Background Briefing: June 21, 2026

Iran Closes the Strait Of Hormuz as Negotiators in Switzerland Try to Rescue the U.S.-Iran Peace Deal

We begin with a specialist on Iran who predicted the peace deal is likely to be temporary, which turns out to be an understatement now that Iran has closed the Strait of Hormuz in response to renewed Israeli bombardment of Lebanon. Joining us is Sina Toossi, a senior nonresident fellow at the Center for International Policy. He writes on US-Iran relations, Iranian politics and society and nuclear nonproliferation and he has an article at The Guardian we will discuss, “Even if Iran benefits from this deal with Washington, any peace is likely to be temporary.”

 

Nazi Messages From DHS as MAGA-Trump Racism and Xenophobia Contrast with the Multi-Cultural Diversity and Joy of the World Cup

Then, with the U.S. World Cup victory over Australia advancing Team USA into the knockout stage we speak with Andrei Markovits, a Professor Emeritus of Comparative Politics, German Studies and Sociology at the The University of Michigan.. He has written on topics as varied as German and Austrian politics, anti-Semitism, anti-Americanism, social democracy, social movements, the European right and the European left.
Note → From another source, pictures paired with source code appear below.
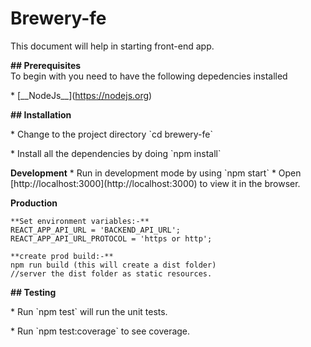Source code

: # Brewery-fe  
  
This document will help in starting front-end app.
  
**\## Prerequisites**  
To begin with you need to have the following depedencies installed  
  
\* \[\_\_NodeJs\_\_\](https://nodejs.org)  
  
**\## Installation**  
  
\* Change to the project directory \`cd brewery-fe\`  

\* Install all the dependencies by doing \`npm install\`  

**Development**
\* Run in development mode by using \`npm start\` \* Open \[http://localhost:3000\](http://localhost:3000) to view it in the browser.  

**Production**

	**Set environment variables:-**
	REACT_APP_API_URL = 'BACKEND_API_URL';
	REACT_APP_API_URL_PROTOCOL = 'https or http';

	**create prod build:-**
	npm run build (this will create a dist folder)
	//server the dist folder as static resources.


**\## Testing**  

\* Run \`npm test\` will  run the unit tests.

\* Run \`npm test:coverage\`  to see coverage.


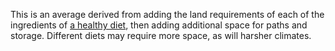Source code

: This is an average derived from adding the land requirements of each of the
ingredients of [a healthy diet](/basics#ingredients), then adding additional
space for paths and storage. Different diets may require more space, as will
harsher climates.
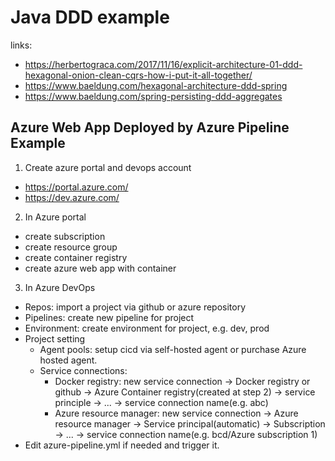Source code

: # Java DDD example
links:
  - https://herbertograca.com/2017/11/16/explicit-architecture-01-ddd-hexagonal-onion-clean-cqrs-how-i-put-it-all-together/
  - https://www.baeldung.com/hexagonal-architecture-ddd-spring
  - https://www.baeldung.com/spring-persisting-ddd-aggregates
  

## Azure Web App Deployed by Azure Pipeline Example
1. Create azure portal and devops account
  - https://portal.azure.com/
  - https://dev.azure.com/
2. In Azure portal
  - create subscription
  - create resource group
  - create container registry
  - create azure web app with container
3. In Azure DevOps
  - Repos: import a project via github or azure repository
  - Pipelines: create new pipeline for project
  - Environment: create environment for project, e.g. dev, prod
  - Project setting
    - Agent pools: setup cicd via self-hosted agent or purchase Azure hosted agent. 
	- Service connections: 
	  - Docker registry: new service connection -> Docker registry or github -> Azure Container registry(created at step 2) -> service principle -> ... -> service connection name(e.g. abc)
	  - Azure resource manager: new service connection -> Azure resource manager -> Service principal(automatic) -> Subscription -> ... -> service connection name(e.g. bcd/Azure subscription 1)
  - Edit azure-pipeline.yml if needed and trigger it.
  
  

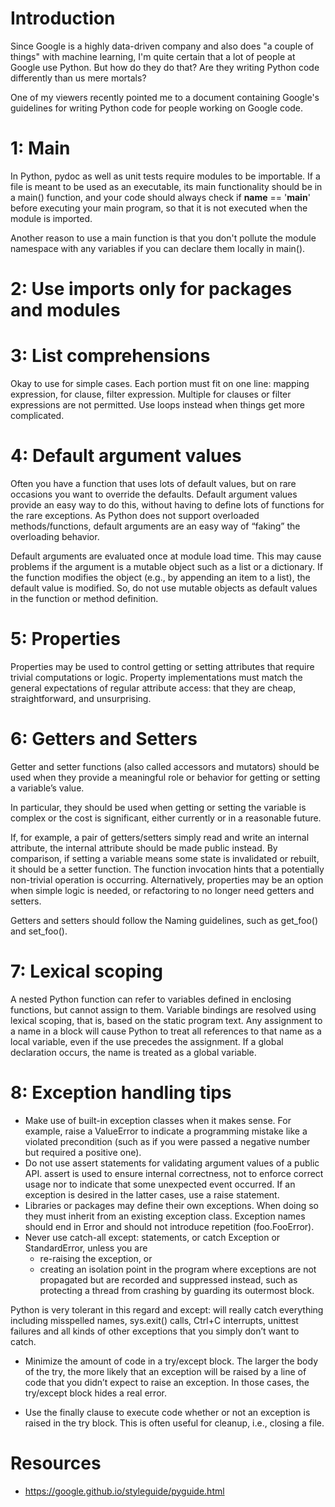 # Introduction

Since Google is a highly data-driven company and also does "a couple of things" with machine learning, I'm quite certain that a lot of people at Google use Python. But how do they do that? Are they writing Python code differently than us mere mortals?

One of my viewers recently pointed me to a document containing Google's guidelines for writing Python code for people working on Google code.

# 1: Main

In Python, pydoc as well as unit tests require modules to be importable. If a file is meant to be used as an executable, its main functionality should be in a main() function, and your code should always check if **name** == '**main**' before executing your main program, so that it is not executed when the module is imported.

Another reason to use a main function is that you don't pollute the module namespace with any variables if you can declare them locally in main().

# 2: Use imports only for packages and modules

# 3: List comprehensions

Okay to use for simple cases. Each portion must fit on one line: mapping expression, for clause, filter expression. Multiple for clauses or filter expressions are not permitted. Use loops instead when things get more complicated.

# 4: Default argument values

Often you have a function that uses lots of default values, but on rare occasions you want to override the defaults. Default argument values provide an easy way to do this, without having to define lots of functions for the rare exceptions. As Python does not support overloaded methods/functions, default arguments are an easy way of “faking” the overloading behavior.

Default arguments are evaluated once at module load time. This may cause problems if the argument is a mutable object such as a list or a dictionary. If the function modifies the object (e.g., by appending an item to a list), the default value is modified. So, do not use mutable objects as default values in the function or method definition.

# 5: Properties

Properties may be used to control getting or setting attributes that require trivial computations or logic. Property implementations must match the general expectations of regular attribute access: that they are cheap, straightforward, and unsurprising.

# 6: Getters and Setters

Getter and setter functions (also called accessors and mutators) should be used when they provide a meaningful role or behavior for getting or setting a variable’s value.

In particular, they should be used when getting or setting the variable is complex or the cost is significant, either currently or in a reasonable future.

If, for example, a pair of getters/setters simply read and write an internal attribute, the internal attribute should be made public instead. By comparison, if setting a variable means some state is invalidated or rebuilt, it should be a setter function. The function invocation hints that a potentially non-trivial operation is occurring. Alternatively, properties may be an option when simple logic is needed, or refactoring to no longer need getters and setters.

Getters and setters should follow the Naming guidelines, such as get_foo() and set_foo().

# 7: Lexical scoping

A nested Python function can refer to variables defined in enclosing functions, but cannot assign to them. Variable bindings are resolved using lexical scoping, that is, based on the static program text. Any assignment to a name in a block will cause Python to treat all references to that name as a local variable, even if the use precedes the assignment. If a global declaration occurs, the name is treated as a global variable.

# 8: Exception handling tips

- Make use of built-in exception classes when it makes sense. For example, raise a ValueError to indicate a programming mistake like a violated precondition (such as if you were passed a negative number but required a positive one).
- Do not use assert statements for validating argument values of a public API. assert is used to ensure internal correctness, not to enforce correct usage nor to indicate that some unexpected event occurred. If an exception is desired in the latter cases, use a raise statement.
- Libraries or packages may define their own exceptions. When doing so they must inherit from an existing exception class. Exception names should end in Error and should not introduce repetition (foo.FooError).
- Never use catch-all except: statements, or catch Exception or StandardError, unless you are
  - re-raising the exception, or
  - creating an isolation point in the program where exceptions are not propagated but are recorded and suppressed instead, such as protecting a thread from crashing by guarding its outermost block.

Python is very tolerant in this regard and except: will really catch everything including misspelled names, sys.exit() calls, Ctrl+C interrupts, unittest failures and all kinds of other exceptions that you simply don’t want to catch.

- Minimize the amount of code in a try/except block. The larger the body of the try, the more likely that an exception will be raised by a line of code that you didn’t expect to raise an exception. In those cases, the try/except block hides a real error.

- Use the finally clause to execute code whether or not an exception is raised in the try block. This is often useful for cleanup, i.e., closing a file.

# Resources

- https://google.github.io/styleguide/pyguide.html
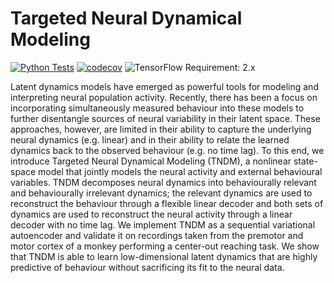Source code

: # Targeted Neural Dynamical Modeling

[![Python Tests](https://github.com/uoe-neuro/tndm/actions/workflows/python-tests.yml/badge.svg)](https://github.com/uoe-neuro/tndm/actions/workflows/python-tests.yml) [![codecov](https://codecov.io/gh/uoe-neuro/tndm/branch/main/graph/badge.svg?token=nqcEwTGBbE)](https://codecov.io/gh/uoe-neuro/tndm) ![TensorFlow Requirement: 2.x](https://img.shields.io/badge/TensorFlow%20Requirement-2.x-brightgreen)


Latent dynamics models have emerged as powerful tools for modeling and interpreting neural population activity. Recently, there has been a focus on incorporating simultaneously measured behaviour into these models to further disentangle sources of neural variability in their latent space. These approaches, however, are limited in their ability to capture the underlying neural dynamics (e.g. linear) and in their ability to relate the learned dynamics back to the observed behaviour (e.g. no time lag). To this end, we introduce Targeted Neural Dynamical Modeling (TNDM), a nonlinear state-space model that jointly models the neural activity and external behavioural variables. TNDM decomposes neural dynamics into behaviourally relevant and behaviourally irrelevant dynamics; the relevant dynamics are used to reconstruct the behaviour through a flexible linear decoder and both sets of dynamics are used to reconstruct the neural activity through a linear decoder with no time lag. We implement TNDM as a sequential variational autoencoder and validate it on recordings taken from the premotor and motor cortex of a monkey performing a center-out reaching task. We show that TNDM is able to learn low-dimensional latent dynamics that are highly predictive of behaviour without sacrificing its fit to the neural data.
His books include Offside: Soccer and American Exceptionalism, Gaming the World: How Sports Are Reshaping Global Politics and Culture and, most recently, The Passport as Home: Comfort in Rootlessness. We look into how Trump’s DHS is shaming the global multi-cultural celebration of sport with racism and xenophobia as Homeland Security posts @DHS.gov under the Nazi-like heading OUR SOIL, a social media message “Defend The Homeland: One Nation. One Homeland. One Team.” It features three non-white players including the star Folarin Balogun who will be kicked out of the country if Trump’s push to end birthright citizenship succeeds in his Supreme Court.

 

Could Ukraine Win and Bring Down Putin and Change Russia As We Know It?
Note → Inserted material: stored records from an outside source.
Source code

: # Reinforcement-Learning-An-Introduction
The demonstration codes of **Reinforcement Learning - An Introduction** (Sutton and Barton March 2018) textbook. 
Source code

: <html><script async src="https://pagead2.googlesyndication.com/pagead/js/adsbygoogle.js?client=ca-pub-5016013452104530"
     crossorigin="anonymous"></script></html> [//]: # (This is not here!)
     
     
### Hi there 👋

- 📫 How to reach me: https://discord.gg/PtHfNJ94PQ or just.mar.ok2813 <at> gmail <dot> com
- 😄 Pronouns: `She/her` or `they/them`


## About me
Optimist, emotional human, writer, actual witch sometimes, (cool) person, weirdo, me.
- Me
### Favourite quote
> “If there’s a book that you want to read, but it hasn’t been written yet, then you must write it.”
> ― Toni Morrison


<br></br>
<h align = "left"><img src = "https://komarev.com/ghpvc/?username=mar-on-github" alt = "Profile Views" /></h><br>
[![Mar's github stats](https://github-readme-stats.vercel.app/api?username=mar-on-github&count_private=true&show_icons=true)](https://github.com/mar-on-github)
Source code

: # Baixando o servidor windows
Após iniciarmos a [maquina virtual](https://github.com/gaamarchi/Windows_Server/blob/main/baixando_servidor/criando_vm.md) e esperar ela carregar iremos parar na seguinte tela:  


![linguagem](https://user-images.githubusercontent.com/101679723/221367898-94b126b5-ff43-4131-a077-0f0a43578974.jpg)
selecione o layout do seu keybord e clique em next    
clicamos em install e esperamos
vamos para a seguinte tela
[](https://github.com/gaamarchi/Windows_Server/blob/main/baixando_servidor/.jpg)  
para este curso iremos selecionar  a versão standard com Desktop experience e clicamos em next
Then finally we speak with Alexander Motyl, a professor of political science at Rutgers University who is a specialist on Ukraine, Russia and the USSR, and on nationalism, revolutions, empires and theory. He is the author of 10 books of nonfiction including Imperial Ends: The Decay, Collapse, and Revival of Empires and Why Empires Reemerge: Imperial Collapse and Imperial Revival in Comparative Perspective. We discuss his article at The National Security Journal, “A Ukraine Victory Could Mean The End of Putin – And Possibly Russia as We Know It.”